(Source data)
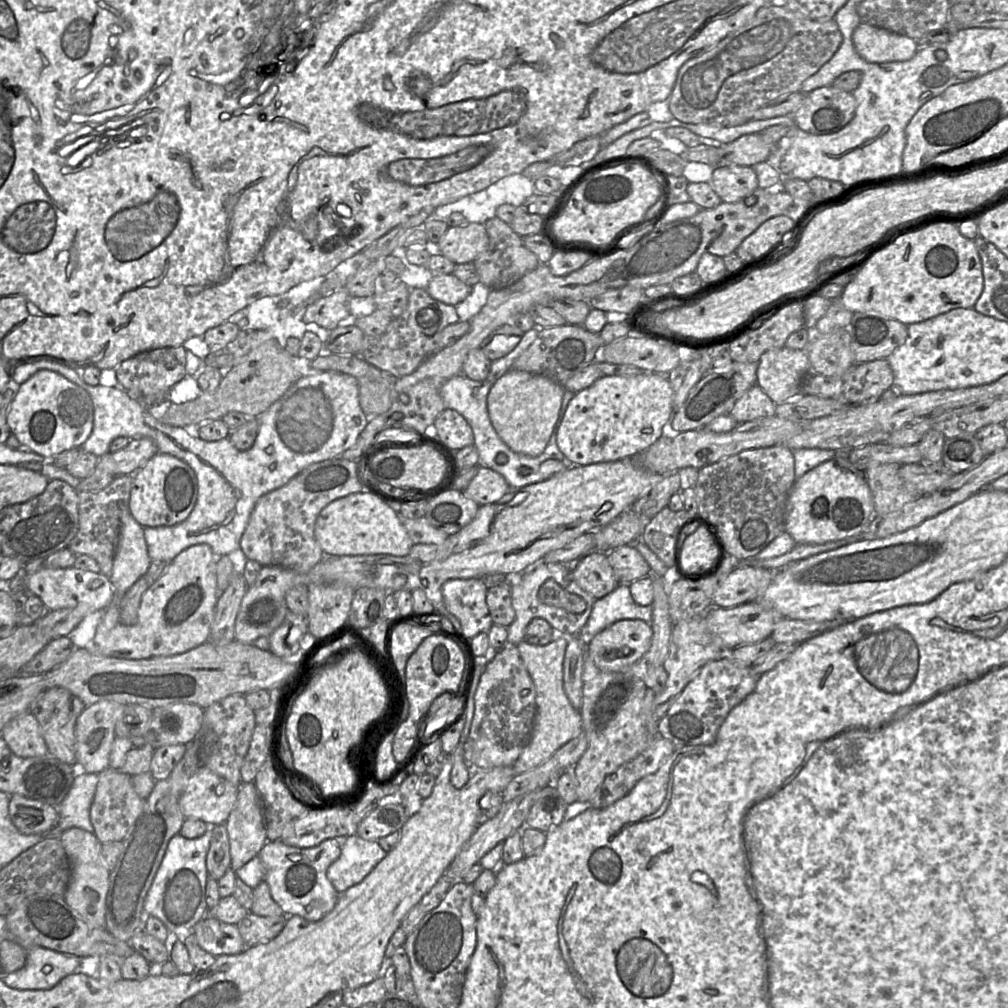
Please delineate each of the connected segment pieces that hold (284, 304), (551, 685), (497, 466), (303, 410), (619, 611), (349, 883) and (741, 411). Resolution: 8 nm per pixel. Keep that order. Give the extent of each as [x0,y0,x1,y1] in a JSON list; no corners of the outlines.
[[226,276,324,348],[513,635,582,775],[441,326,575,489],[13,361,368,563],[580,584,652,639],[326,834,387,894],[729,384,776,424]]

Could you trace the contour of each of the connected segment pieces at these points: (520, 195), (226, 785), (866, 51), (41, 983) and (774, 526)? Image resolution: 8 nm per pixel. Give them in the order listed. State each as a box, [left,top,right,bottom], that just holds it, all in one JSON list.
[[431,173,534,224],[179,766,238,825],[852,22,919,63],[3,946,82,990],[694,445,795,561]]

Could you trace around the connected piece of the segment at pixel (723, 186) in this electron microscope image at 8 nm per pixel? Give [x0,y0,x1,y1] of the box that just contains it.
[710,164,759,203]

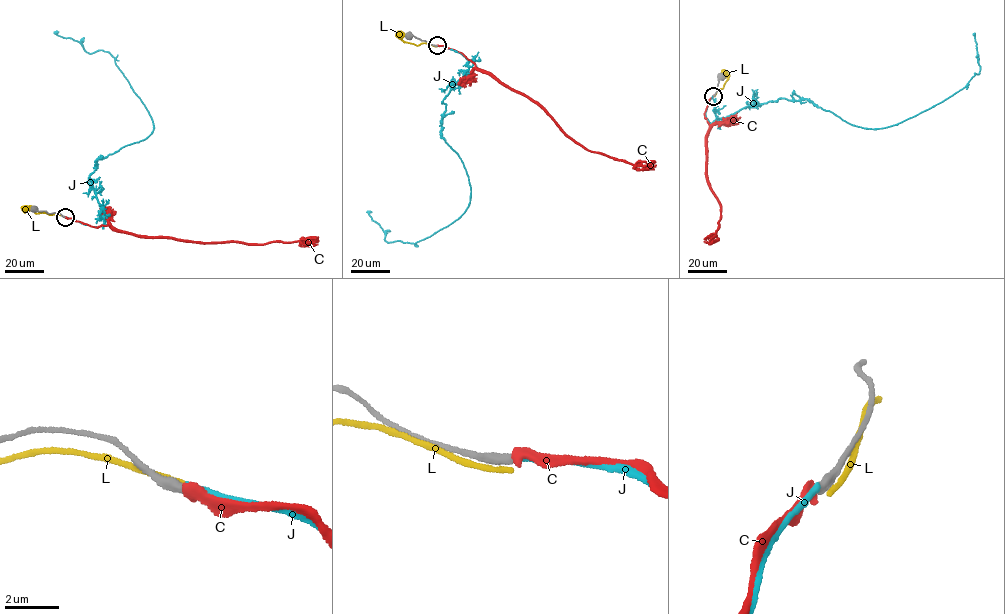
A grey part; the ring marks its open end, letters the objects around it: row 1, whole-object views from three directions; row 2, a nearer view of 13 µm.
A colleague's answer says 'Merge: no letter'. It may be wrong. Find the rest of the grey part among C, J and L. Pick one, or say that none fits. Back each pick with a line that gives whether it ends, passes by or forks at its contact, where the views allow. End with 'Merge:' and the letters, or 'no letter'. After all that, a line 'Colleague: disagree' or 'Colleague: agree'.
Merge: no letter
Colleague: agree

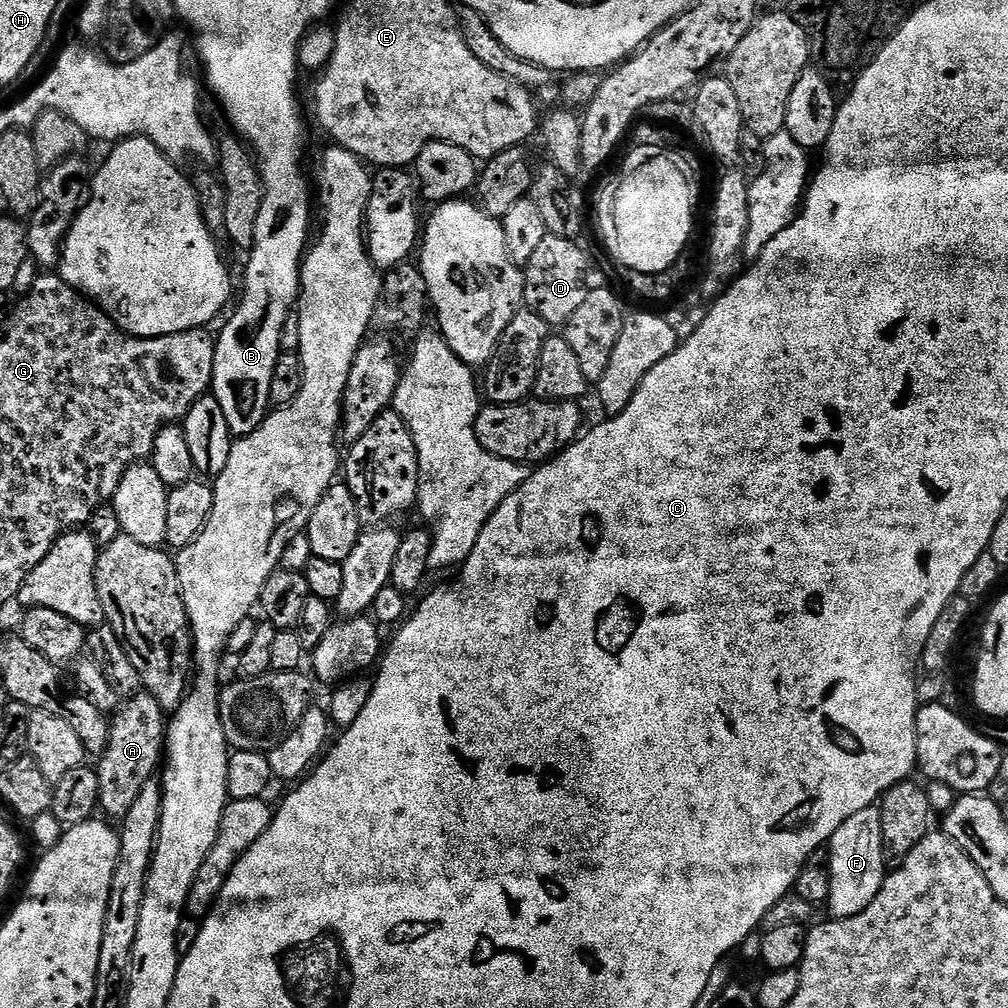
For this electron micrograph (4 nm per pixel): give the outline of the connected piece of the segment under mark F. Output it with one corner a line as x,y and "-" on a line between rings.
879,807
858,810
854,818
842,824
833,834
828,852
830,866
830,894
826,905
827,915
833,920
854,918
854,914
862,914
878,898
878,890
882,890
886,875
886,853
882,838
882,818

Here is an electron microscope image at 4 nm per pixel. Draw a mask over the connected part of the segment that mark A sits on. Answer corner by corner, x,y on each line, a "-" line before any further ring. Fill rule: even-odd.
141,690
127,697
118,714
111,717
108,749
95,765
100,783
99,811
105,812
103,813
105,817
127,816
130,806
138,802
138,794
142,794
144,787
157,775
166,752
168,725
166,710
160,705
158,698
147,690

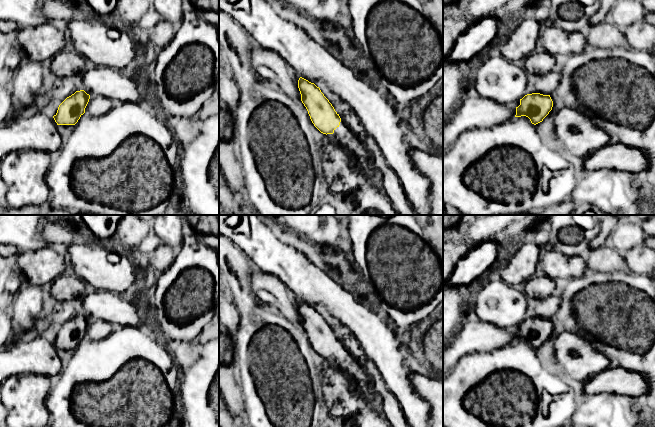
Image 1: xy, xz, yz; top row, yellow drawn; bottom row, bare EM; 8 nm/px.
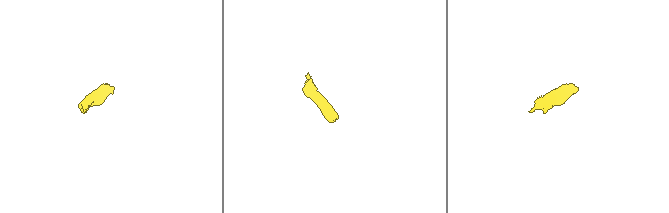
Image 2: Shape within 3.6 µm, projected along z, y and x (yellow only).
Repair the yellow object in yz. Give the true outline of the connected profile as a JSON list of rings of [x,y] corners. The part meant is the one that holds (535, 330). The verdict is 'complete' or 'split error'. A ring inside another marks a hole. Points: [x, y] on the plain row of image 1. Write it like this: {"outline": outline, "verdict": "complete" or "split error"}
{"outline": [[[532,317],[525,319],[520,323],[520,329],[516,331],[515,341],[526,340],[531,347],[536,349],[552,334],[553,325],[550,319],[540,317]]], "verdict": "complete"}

*WHAT THE EXERCISE ASKS*. Repeat each entry above word for word, leaving every picture out.

*ANSWER SECTION*.
Please delineate each of the connected segment pieces that hold (284, 304), (551, 685), (497, 466), (303, 410), (619, 611), (349, 883) and (741, 411). Resolution: 8 nm per pixel. Keep that order. Give the extent of each as [x0,y0,x1,y1] in a JSON list; no corners of the outlines.
[[226,276,324,348],[513,635,582,775],[441,326,575,489],[13,361,368,563],[580,584,652,639],[326,834,387,894],[729,384,776,424]]

Could you trace the contour of each of the connected segment pieces at these points: (520, 195), (226, 785), (866, 51), (41, 983) and (774, 526)? Image resolution: 8 nm per pixel. Give them in the order listed. State each as a box, [left,top,right,bottom], that just holds it, all in one JSON list.
[[431,173,534,224],[179,766,238,825],[852,22,919,63],[3,946,82,990],[694,445,795,561]]

Could you trace around the connected piece of the segment at pixel (723, 186) in this electron microscope image at 8 nm per pixel? Give [x0,y0,x1,y1] of the box that just contains it.
[710,164,759,203]

A grey part; the ring marks its open end, letters the objects around it: row 1, whole-object views from three directions; row 2, a nearer view of 13 µm.
A colleague's answer says 'Merge: no letter'. It may be wrong. Find the rest of the grey part among C, J and L. Pick one, or say that none fits. Back each pick with a line that gives whether it ends, passes by or forks at its contact, where the views allow. End with 'Merge:' and the letters, or 'no letter'. After all that, a line 'Colleague: disagree' or 'Colleague: agree'.
Merge: no letter
Colleague: agree

For this electron micrograph (4 nm per pixel): give the outline of the connected piece of the segment under mark F. Output it with one corner a line as x,y and "-" on a line between rings.
879,807
858,810
854,818
842,824
833,834
828,852
830,866
830,894
826,905
827,915
833,920
854,918
854,914
862,914
878,898
878,890
882,890
886,875
886,853
882,838
882,818

Here is an electron microscope image at 4 nm per pixel. Draw a mask over the connected part of the segment that mark A sits on. Answer corner by corner, x,y on each line, a "-" line before any further ring. Fill rule: even-odd.
141,690
127,697
118,714
111,717
108,749
95,765
100,783
99,811
105,812
103,813
105,817
127,816
130,806
138,802
138,794
142,794
144,787
157,775
166,752
168,725
166,710
160,705
158,698
147,690

Image 1: xy, xz, yz; top row, yellow drawn; bottom row, bare EM; 8 nm/px.
Image 2: Shape within 3.6 µm, projected along z, y and x (yellow only).
Repair the yellow object in yz. Give the true outline of the connected profile as a JSON list of rings of [x,y] corners. The part meant is the one that holds (535, 330). The verdict is 'complete' or 'split error'. A ring inside another marks a hole. Points: [x, y] on the plain row of image 1. Write it like this: {"outline": outline, "verdict": "complete" or "split error"}
{"outline": [[[532,317],[525,319],[520,323],[520,329],[516,331],[515,341],[526,340],[531,347],[536,349],[552,334],[553,325],[550,319],[540,317]]], "verdict": "complete"}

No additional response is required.